• _Exercise details_:
Return exactly the lines that run from the one containing "analysis of pancreatic" to the end of the entries, with both ends included.

⟨

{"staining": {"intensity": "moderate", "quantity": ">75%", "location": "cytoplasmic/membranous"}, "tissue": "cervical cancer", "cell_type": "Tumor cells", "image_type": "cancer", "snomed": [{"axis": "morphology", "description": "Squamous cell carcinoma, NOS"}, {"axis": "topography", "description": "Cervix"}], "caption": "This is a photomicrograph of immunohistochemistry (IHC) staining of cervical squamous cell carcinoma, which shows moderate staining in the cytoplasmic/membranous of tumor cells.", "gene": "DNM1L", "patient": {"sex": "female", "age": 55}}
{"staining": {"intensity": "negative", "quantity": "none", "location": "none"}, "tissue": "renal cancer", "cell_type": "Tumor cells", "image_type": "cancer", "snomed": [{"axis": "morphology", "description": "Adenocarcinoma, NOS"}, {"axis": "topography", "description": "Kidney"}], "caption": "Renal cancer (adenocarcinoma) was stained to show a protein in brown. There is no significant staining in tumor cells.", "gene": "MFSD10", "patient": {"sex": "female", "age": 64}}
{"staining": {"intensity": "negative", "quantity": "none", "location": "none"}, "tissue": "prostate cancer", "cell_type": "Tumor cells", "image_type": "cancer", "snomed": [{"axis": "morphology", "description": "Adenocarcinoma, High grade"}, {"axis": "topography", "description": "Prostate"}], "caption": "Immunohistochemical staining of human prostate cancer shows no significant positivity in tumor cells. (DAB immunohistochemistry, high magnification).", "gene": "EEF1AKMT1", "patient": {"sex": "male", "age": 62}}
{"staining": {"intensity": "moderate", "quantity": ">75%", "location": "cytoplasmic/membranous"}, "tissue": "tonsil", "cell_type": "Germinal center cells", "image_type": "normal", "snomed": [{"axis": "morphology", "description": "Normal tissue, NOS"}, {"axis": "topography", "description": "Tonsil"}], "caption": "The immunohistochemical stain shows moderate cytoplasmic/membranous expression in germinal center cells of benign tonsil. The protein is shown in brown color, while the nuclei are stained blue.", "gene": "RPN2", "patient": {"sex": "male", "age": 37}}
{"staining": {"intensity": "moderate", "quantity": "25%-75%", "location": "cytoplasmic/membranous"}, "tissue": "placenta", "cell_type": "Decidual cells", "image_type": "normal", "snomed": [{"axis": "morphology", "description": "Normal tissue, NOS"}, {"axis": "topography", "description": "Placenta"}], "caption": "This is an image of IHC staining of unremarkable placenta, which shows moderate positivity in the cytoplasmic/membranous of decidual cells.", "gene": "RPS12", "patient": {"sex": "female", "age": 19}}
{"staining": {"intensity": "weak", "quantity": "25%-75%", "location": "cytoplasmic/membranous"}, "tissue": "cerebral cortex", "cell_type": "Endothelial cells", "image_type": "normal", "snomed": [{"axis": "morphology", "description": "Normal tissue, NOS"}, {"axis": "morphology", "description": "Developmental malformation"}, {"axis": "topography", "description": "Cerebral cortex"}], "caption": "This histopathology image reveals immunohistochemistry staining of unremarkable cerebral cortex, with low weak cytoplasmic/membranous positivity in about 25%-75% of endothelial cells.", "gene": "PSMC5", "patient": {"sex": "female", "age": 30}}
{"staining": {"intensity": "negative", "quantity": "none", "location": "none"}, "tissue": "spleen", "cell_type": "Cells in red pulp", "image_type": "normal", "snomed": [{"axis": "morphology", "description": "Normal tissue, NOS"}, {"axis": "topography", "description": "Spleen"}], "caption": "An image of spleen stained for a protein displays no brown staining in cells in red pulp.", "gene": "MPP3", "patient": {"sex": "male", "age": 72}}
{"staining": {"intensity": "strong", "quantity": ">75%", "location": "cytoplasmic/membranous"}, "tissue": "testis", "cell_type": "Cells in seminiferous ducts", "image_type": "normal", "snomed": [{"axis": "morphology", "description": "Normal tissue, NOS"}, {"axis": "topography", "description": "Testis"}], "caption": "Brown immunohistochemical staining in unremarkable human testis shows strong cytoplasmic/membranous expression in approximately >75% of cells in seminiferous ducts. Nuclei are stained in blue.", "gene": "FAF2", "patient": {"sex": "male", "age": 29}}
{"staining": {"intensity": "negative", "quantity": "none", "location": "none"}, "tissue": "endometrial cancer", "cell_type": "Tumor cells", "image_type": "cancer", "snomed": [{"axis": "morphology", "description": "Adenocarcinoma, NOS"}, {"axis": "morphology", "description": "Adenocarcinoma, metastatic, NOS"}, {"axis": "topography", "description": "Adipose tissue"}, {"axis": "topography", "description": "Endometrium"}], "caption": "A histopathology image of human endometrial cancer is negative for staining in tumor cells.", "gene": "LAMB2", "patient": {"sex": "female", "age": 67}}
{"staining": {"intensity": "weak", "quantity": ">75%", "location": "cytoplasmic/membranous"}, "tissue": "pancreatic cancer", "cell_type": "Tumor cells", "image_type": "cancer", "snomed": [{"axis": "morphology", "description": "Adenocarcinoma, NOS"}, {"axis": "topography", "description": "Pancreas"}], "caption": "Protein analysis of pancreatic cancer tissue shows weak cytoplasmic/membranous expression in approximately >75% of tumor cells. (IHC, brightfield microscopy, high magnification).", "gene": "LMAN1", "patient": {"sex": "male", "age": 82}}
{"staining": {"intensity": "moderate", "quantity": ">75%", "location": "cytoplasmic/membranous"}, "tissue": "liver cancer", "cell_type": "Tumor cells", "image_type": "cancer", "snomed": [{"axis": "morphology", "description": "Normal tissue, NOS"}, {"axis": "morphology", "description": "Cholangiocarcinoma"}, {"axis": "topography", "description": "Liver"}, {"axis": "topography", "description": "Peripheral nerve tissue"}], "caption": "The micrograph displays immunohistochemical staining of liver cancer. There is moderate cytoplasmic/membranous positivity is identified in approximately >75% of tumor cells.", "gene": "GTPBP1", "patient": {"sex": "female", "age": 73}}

⟩

• _Output for this exercise_:
{"staining": {"intensity": "weak", "quantity": ">75%", "location": "cytoplasmic/membranous"}, "tissue": "pancreatic cancer", "cell_type": "Tumor cells", "image_type": "cancer", "snomed": [{"axis": "morphology", "description": "Adenocarcinoma, NOS"}, {"axis": "topography", "description": "Pancreas"}], "caption": "Protein analysis of pancreatic cancer tissue shows weak cytoplasmic/membranous expression in approximately >75% of tumor cells. (IHC, brightfield microscopy, high magnification).", "gene": "LMAN1", "patient": {"sex": "male", "age": 82}}
{"staining": {"intensity": "moderate", "quantity": ">75%", "location": "cytoplasmic/membranous"}, "tissue": "liver cancer", "cell_type": "Tumor cells", "image_type": "cancer", "snomed": [{"axis": "morphology", "description": "Normal tissue, NOS"}, {"axis": "morphology", "description": "Cholangiocarcinoma"}, {"axis": "topography", "description": "Liver"}, {"axis": "topography", "description": "Peripheral nerve tissue"}], "caption": "The micrograph displays immunohistochemical staining of liver cancer. There is moderate cytoplasmic/membranous positivity is identified in approximately >75% of tumor cells.", "gene": "GTPBP1", "patient": {"sex": "female", "age": 73}}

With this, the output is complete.